GoodNews KW33/22

Machen Sie Theater!

Haben Sie sich heute schon in Szene gesetzt? Den Frühstückstisch schön inszeniert und die Kinder gut eingestimmt? Vielleicht schon den einen Kollegen oder die andere Freundin für die wichtige Sitzung instrumentalisiert oder zumindest mit Ihrem Anliegen in Einklang gebracht? Sehen Sie, dann haben Sie ja schon richtig Theater gemacht. Nicht vorsätzlich, eher intuitiv und für die Sache. Schliesslich brauchen Vorhaben die richtige Vorbereitung und eine noch bessere Strategie. Oder glauben Sie, ein Kindergeburtstag sei heute ohne gute Dramaturgie, raffinierte Regie und tolle Bühne ein Erfolg? Sicher nicht. Aber keine Sorge, das kriegen wir mittlerweile alle prima hin. Schliesslich ist nach dem Theater vor dem Thea­ter. Aber was erzähl ich Ihnen. Der Alltag schreibt die Stücke, wir führen im besten Fall Regie und ab und zu die Hauptrolle. Nur gibt es für unser Alltagstheater Applaus? Vielleicht nicht hörbar. Aber so lange der Vorhang nicht fällt, wird immer irgendwo geklatscht. Wenn auch nur ganz leise.
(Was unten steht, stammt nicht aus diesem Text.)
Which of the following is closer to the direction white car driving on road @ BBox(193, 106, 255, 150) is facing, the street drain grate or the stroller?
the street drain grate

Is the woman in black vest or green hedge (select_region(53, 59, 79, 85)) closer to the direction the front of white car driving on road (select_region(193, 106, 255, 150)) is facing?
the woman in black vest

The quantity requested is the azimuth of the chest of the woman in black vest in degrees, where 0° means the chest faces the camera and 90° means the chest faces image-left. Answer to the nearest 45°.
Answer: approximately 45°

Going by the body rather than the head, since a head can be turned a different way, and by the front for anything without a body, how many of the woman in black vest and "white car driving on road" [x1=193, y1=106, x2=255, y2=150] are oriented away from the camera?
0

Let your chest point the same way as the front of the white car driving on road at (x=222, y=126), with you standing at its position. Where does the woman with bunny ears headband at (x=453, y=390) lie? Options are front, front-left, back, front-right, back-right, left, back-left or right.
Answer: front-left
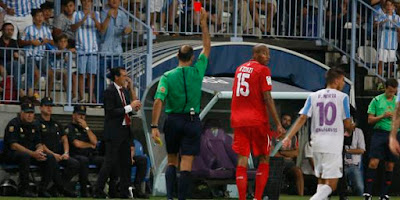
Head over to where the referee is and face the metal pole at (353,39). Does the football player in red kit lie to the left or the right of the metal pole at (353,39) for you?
right

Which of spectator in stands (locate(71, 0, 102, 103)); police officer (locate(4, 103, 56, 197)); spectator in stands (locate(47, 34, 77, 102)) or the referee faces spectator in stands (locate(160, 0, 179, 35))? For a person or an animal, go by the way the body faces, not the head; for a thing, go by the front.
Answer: the referee

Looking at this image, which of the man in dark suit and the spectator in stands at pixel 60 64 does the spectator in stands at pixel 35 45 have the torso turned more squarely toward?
the man in dark suit

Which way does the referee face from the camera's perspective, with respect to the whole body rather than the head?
away from the camera

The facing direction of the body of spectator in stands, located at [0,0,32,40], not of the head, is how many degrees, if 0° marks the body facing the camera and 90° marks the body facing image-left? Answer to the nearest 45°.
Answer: approximately 0°

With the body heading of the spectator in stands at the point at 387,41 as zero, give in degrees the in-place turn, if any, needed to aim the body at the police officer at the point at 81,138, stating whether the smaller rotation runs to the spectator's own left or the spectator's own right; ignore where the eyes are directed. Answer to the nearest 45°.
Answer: approximately 45° to the spectator's own right

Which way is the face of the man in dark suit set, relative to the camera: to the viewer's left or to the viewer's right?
to the viewer's right

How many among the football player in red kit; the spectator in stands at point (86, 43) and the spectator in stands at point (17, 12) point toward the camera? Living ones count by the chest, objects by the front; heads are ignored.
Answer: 2

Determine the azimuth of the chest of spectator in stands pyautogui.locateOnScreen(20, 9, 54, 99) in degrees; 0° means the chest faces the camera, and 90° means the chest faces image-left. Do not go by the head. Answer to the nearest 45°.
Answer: approximately 0°

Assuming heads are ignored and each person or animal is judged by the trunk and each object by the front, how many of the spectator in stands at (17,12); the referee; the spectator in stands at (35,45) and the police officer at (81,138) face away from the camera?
1

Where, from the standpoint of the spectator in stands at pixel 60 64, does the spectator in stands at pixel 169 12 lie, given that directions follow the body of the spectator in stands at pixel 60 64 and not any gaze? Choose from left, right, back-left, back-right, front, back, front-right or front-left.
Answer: back-left

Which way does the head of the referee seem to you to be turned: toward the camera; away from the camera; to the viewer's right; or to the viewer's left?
away from the camera

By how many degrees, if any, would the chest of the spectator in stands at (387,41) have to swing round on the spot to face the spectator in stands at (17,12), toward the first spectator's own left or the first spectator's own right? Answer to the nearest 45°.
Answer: approximately 45° to the first spectator's own right

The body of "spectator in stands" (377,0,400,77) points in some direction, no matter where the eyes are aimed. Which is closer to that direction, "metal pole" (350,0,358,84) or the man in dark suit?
the man in dark suit

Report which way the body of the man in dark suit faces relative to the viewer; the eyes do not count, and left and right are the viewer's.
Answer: facing the viewer and to the right of the viewer
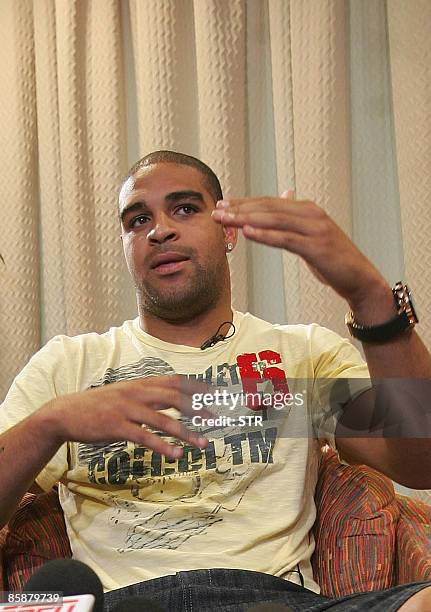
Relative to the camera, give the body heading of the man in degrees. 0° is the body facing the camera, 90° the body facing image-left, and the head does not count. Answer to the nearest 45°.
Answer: approximately 0°
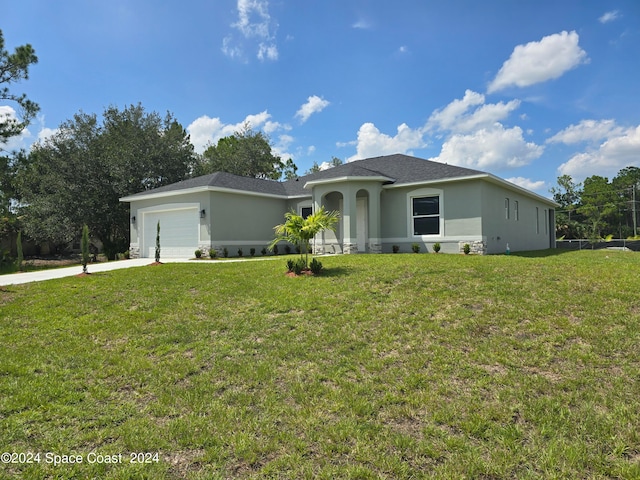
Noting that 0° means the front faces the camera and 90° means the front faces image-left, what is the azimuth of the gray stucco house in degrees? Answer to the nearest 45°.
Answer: approximately 45°

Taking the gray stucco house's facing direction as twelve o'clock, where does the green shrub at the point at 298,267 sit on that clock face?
The green shrub is roughly at 11 o'clock from the gray stucco house.
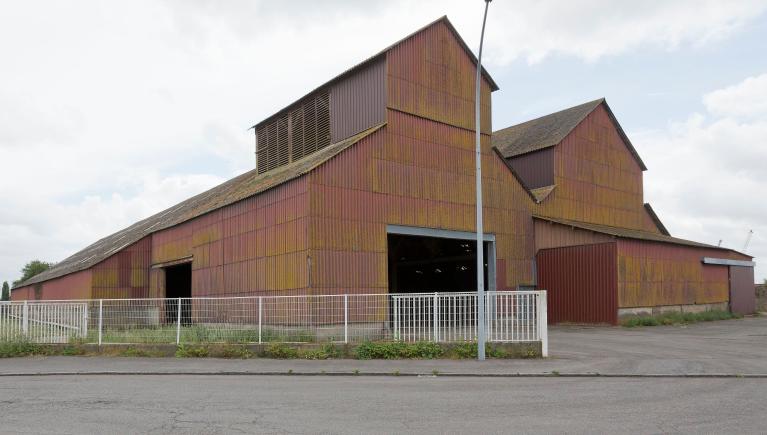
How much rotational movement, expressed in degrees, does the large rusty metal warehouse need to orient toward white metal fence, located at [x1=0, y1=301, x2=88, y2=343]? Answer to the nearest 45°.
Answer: approximately 90° to its right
Und im richtigen Theater? Wird dort genug geklatscht? Zumindest im Stadttheater Solothurn sind die Gäste nach der Corona-Abstinenz zahlreich zurückgekehrt. Drücken wieder gespannt die Theaterbänke und lassen sich unterhalten, berühren und inspirieren. Ob ein Theaterbesuch für jedermann ist? Oder doch zu abgehoben? Mitnichten. Klar, die Popularität eines Konzerts wie das der Büetzer Buebe vor 40 000 Zuschauenden oder ein Schlussgang der Bösen vermögen Theaterschaffende nicht toppen. Obwohl «E Chischte Bier, e Grill u es Füür» auch bei einigen Freilichttheater-Bühnen gut Platz und Tradition haben. Übrigens: In der Schweiz ist das Laientheater eine Volksbewegung: 27 000 Mitglieder zählt der Zentralverband Schweizer Volkstheater und ist der drittgrösste Laienkulturverband – noch vor der Trachtenvereinigung und dem Jodlerverband. Mit anderen Worten: Eine halbe Million Menschen stehen hinter und auf Schweizer Bühnen. Also machen wir weiterhin viel Theater. Und vor allem: geben noch mehr Applaus.